Recognizing Your Own

      As Davis became something of a guru in the recognition business, he realized a stunning truth. C.A. Short’s prior management had done a lousy job of recognizing its own employees. So he set up a banquet at which employees heard how valuable they are. “Many people actually cried,” he recalls. “It really moved me. It taught me that anytime a person is recognized properly, they grow. They become more loyal to the company. Their attitude improves. They enjoy their job more, and the company makes more money.”

      Planning events has actually become something of a plum assignment at C.A. Short. “People want to be on the employee relations committee, and they want more meetings,” says C.A. Short’s human resources director Susan Campbell.

      Christine Bertha saw the same spirit when she visited C.A. Short in March 2003. Bertha, with Heinz North America, a division of the food company H.J. Heinz, was looking for a new vendor to handle service awards for its 10,000 North American employees. “At C.A. Short, they seemed to know all the ins and outs of a complicated business, and they were a lot friendlier than other vendors,” she says.

 

Spirit from the Top

      If that’s true, it might be credited to Davis, who by his own admission is a Type A personality, theatrical and ambitious.

     By the time he was 18, he had obtained his real estate broker’s license and sold millions in property. He earned a B.A. in two and a half years, attending night classes at Franklin University in his native Columbus, Ohio. Over the next ten years, he was involved in acquiring, restructuring, and selling businesses with a combined value of more than $50 million, while purchasing and developing more than $30 million in real estate. He later bought and sold companies as a venture capitalist in oil, retailing, industry, and restaurants, including Arthur Treachers’ Fish & Chips. With his father, Davis took C.A. Short private in 2000.

     Davis is drawn to excitement. He learned how to walk on hot coals just to see if he could do it. He is certified to scuba dive with his teenage daughters, and his son is learning the sport. He has practiced wing chun, a form of kung fu, ever since a hockey team beat him up in a bar when he was a teenager. “I use it as a form of meditation,” he says. “It takes your mind off everything else. If I’m thinking about Nationwide in class, I’ll get my nose broken.”

    “He’s a character,” says Nationwide’s Argus with admiration. “I think Chuck Davis has a need to chart his own adventures in life. The more challenging, the more difficult to accomplish, the more he’s attracted to it. He doesn’t tackle small challenges.”

     And that’s lucky – for C.A. Short. As companies continue to cut their workforces and reduce the amount they spend on employees, selling recognition has become more challenging. “We have to be more innovative and offer our customers more recognition for their dollars,” Davis says. Fortunately, innovation doesn’t scare Chuck Davis.

 

Recognizing Employees

     Chuck Davis advises national companies how to improve their recognition programs. Here are his essentials for a successful program:

1. Human interaction is important. Recognize an employee’s anniversary or other milestone in person, not over the phoneor via e-mail.

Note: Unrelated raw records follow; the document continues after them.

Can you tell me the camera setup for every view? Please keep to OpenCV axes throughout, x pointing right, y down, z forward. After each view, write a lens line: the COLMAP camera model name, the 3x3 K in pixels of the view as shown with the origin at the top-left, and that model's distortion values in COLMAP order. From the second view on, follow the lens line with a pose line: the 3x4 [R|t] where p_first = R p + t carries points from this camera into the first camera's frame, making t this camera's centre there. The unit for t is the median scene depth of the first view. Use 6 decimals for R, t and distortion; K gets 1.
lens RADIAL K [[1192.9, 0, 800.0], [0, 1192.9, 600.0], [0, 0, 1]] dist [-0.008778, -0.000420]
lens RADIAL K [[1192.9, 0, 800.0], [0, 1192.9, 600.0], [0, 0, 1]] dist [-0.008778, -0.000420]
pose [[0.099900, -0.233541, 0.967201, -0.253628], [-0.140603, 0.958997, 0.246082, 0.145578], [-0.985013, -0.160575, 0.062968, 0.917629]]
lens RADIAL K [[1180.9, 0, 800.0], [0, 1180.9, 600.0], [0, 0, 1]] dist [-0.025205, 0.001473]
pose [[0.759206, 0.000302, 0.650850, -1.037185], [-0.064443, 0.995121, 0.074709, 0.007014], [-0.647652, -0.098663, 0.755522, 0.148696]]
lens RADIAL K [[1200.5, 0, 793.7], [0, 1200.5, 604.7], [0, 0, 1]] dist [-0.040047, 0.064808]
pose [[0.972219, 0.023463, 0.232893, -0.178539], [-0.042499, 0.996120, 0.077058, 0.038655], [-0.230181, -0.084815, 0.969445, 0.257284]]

2. Recognize employees in front of their peers. One-on-one recognition works, but it’s more powerful in front of a group of the employee’s peers. Hold an award ceremony, banquet, barbecue, or whatever is appropriate for your company Consider offering a plaque or certificate that can be visible at the employee’s work space year-round.

3. Family involvement. Whenever possible, invite family members. Design the program so the family is involved in some way. Your event will have even more impact.

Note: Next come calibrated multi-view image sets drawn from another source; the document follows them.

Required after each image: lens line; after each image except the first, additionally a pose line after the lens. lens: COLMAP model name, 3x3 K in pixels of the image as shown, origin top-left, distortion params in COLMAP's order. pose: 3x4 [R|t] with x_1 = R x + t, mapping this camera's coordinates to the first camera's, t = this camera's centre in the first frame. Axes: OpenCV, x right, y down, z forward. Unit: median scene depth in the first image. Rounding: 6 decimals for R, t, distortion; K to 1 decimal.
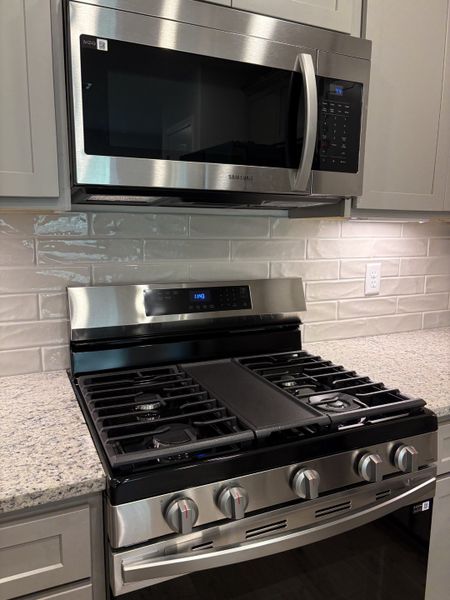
lens RADIAL K [[461.3, 0, 224.8], [0, 461.3, 298.5], [0, 0, 1]] dist [0.026286, -0.037055]
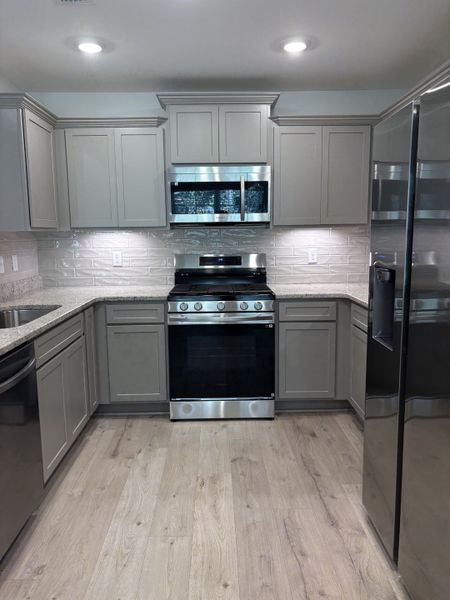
lens RADIAL K [[461.3, 0, 225.0], [0, 461.3, 299.6], [0, 0, 1]] dist [0.026286, -0.037055]
pose [[0.914347, 0.027786, -0.403978, 0.867346], [-0.034264, 0.999374, -0.008813, 0.203875], [0.403480, 0.021900, 0.914726, -1.174345]]
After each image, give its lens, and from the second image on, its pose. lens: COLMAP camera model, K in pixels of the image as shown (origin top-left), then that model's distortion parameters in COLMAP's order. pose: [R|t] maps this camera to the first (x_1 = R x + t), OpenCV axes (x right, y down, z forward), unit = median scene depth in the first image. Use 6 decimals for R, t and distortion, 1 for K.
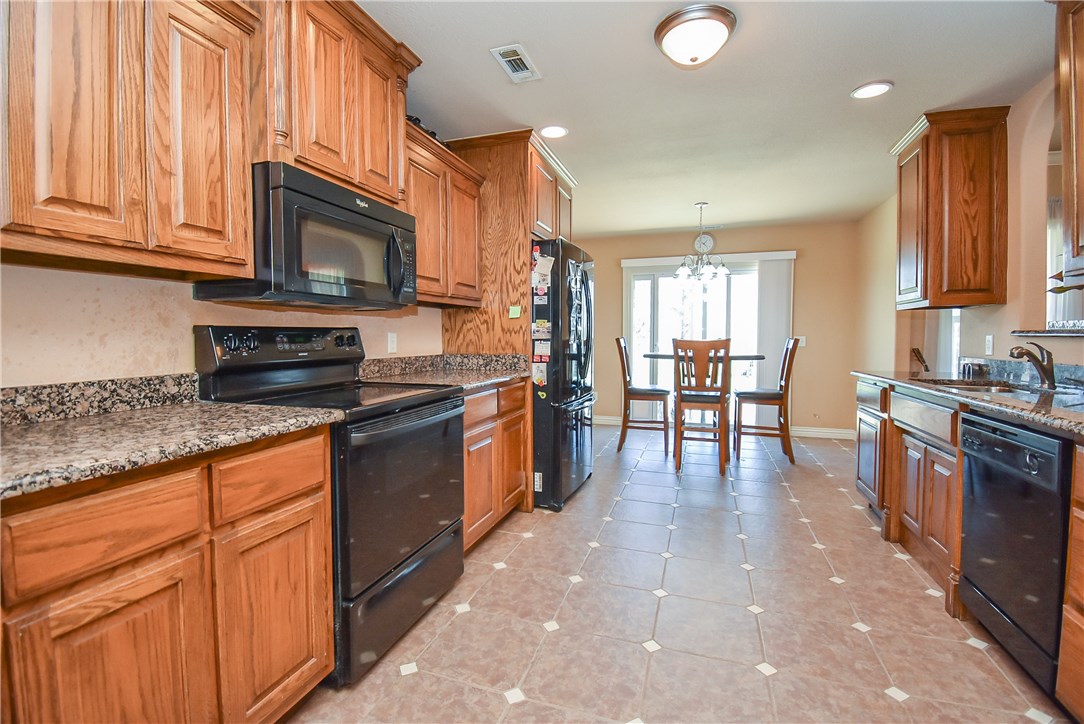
lens RADIAL K [[496.7, 0, 548.2], [0, 496.7, 345.2], [0, 0, 1]] dist [-0.002624, -0.000802]
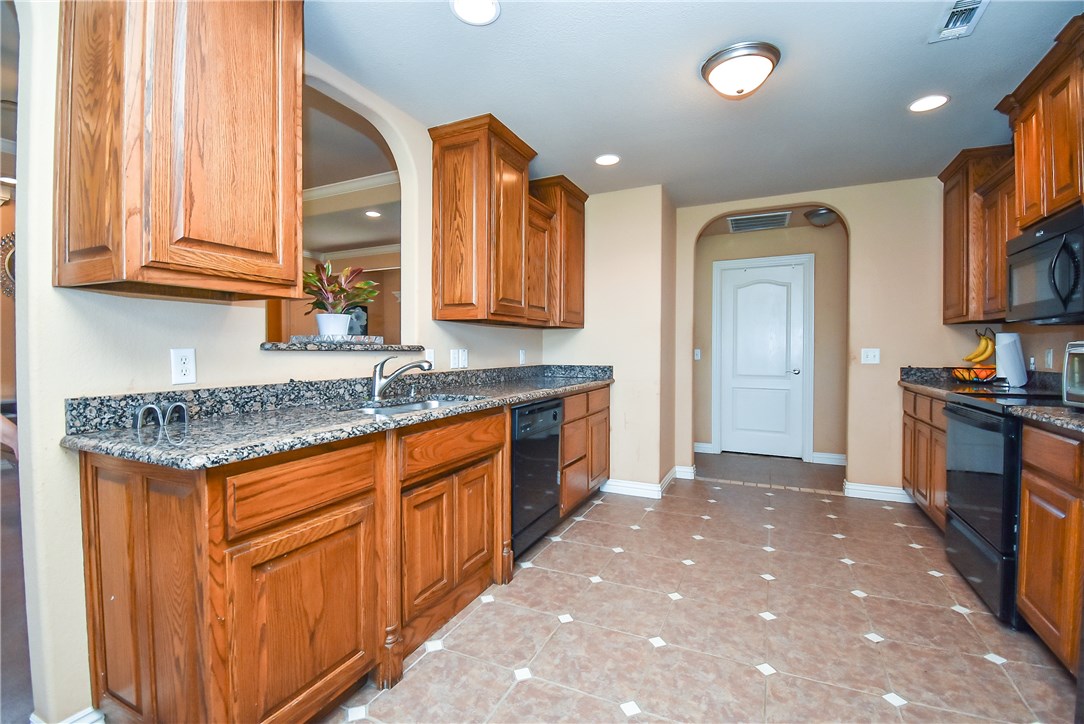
lens RADIAL K [[496.7, 0, 548.2], [0, 496.7, 345.2], [0, 0, 1]] dist [-0.002624, -0.000802]
pose [[-0.992798, -0.008677, 0.119487, 0.549978], [-0.005399, 0.999601, 0.027733, -0.052938], [-0.119680, 0.026888, -0.992448, 2.036293]]
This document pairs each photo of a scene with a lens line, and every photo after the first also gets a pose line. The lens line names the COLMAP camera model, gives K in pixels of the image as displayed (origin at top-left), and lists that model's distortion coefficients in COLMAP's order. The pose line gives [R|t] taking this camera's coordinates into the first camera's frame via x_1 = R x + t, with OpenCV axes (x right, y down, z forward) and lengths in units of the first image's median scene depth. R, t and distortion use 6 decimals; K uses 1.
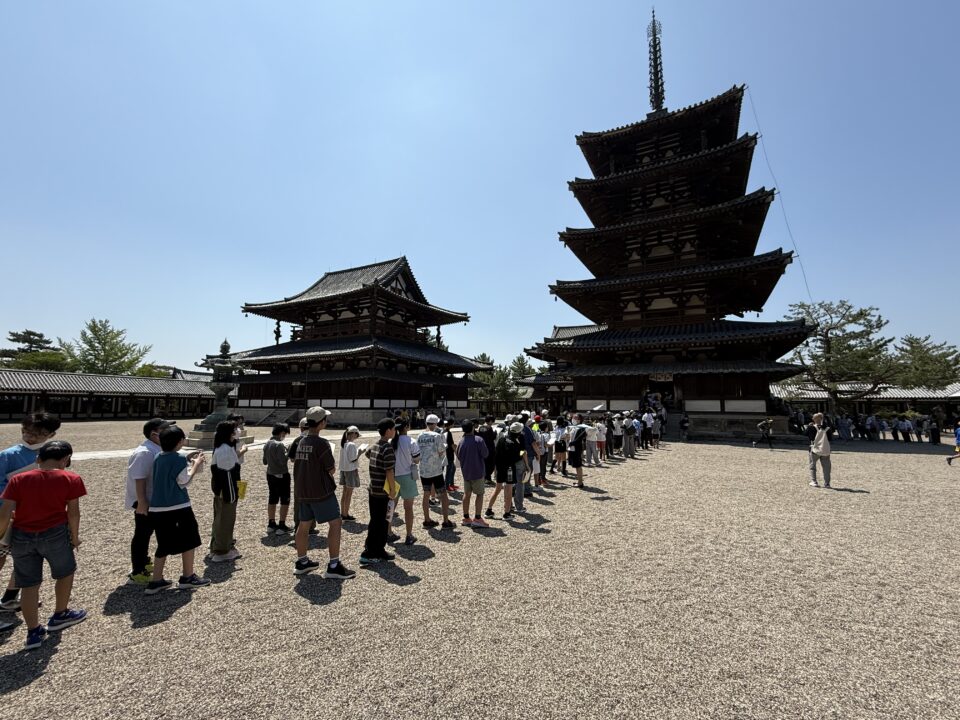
lens RADIAL K [[414.3, 0, 480.0], [0, 414.3, 360.0], [0, 0, 1]] dist [0.003667, 0.000205]
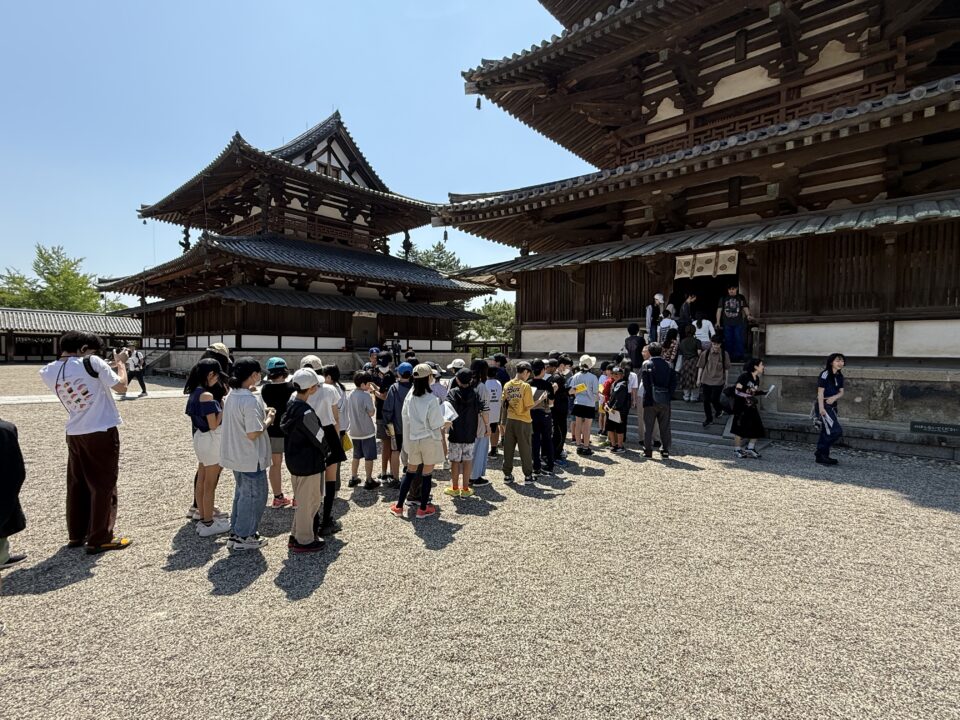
lens RADIAL K [[470.1, 0, 480.0], [0, 470.1, 360.0], [0, 0, 1]] dist [0.000524, -0.000462]
pose [[0.973635, 0.008002, -0.227972, 0.206899], [0.021154, 0.991911, 0.125163, 0.042561], [0.227129, -0.126686, 0.965589, 0.328476]]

 4. Present a useful and functional gift. If you’re in banking or insurance, a pin might be a valuable symbol of achievement. But blue-collar workers might a beautiful tool kit more. Offer a range of gifts your employees will care about. Encourage employees to review the gift catalogue with their families, so family members can select and enjoy the gift together.

5. Immediate gratification. Look for a vendor that provides gifts promptly and on-time. No one wants to receive a certificate of recognition a day after the awards ceremony.

Andrea Cooper is a Charlotte-based freelance writer.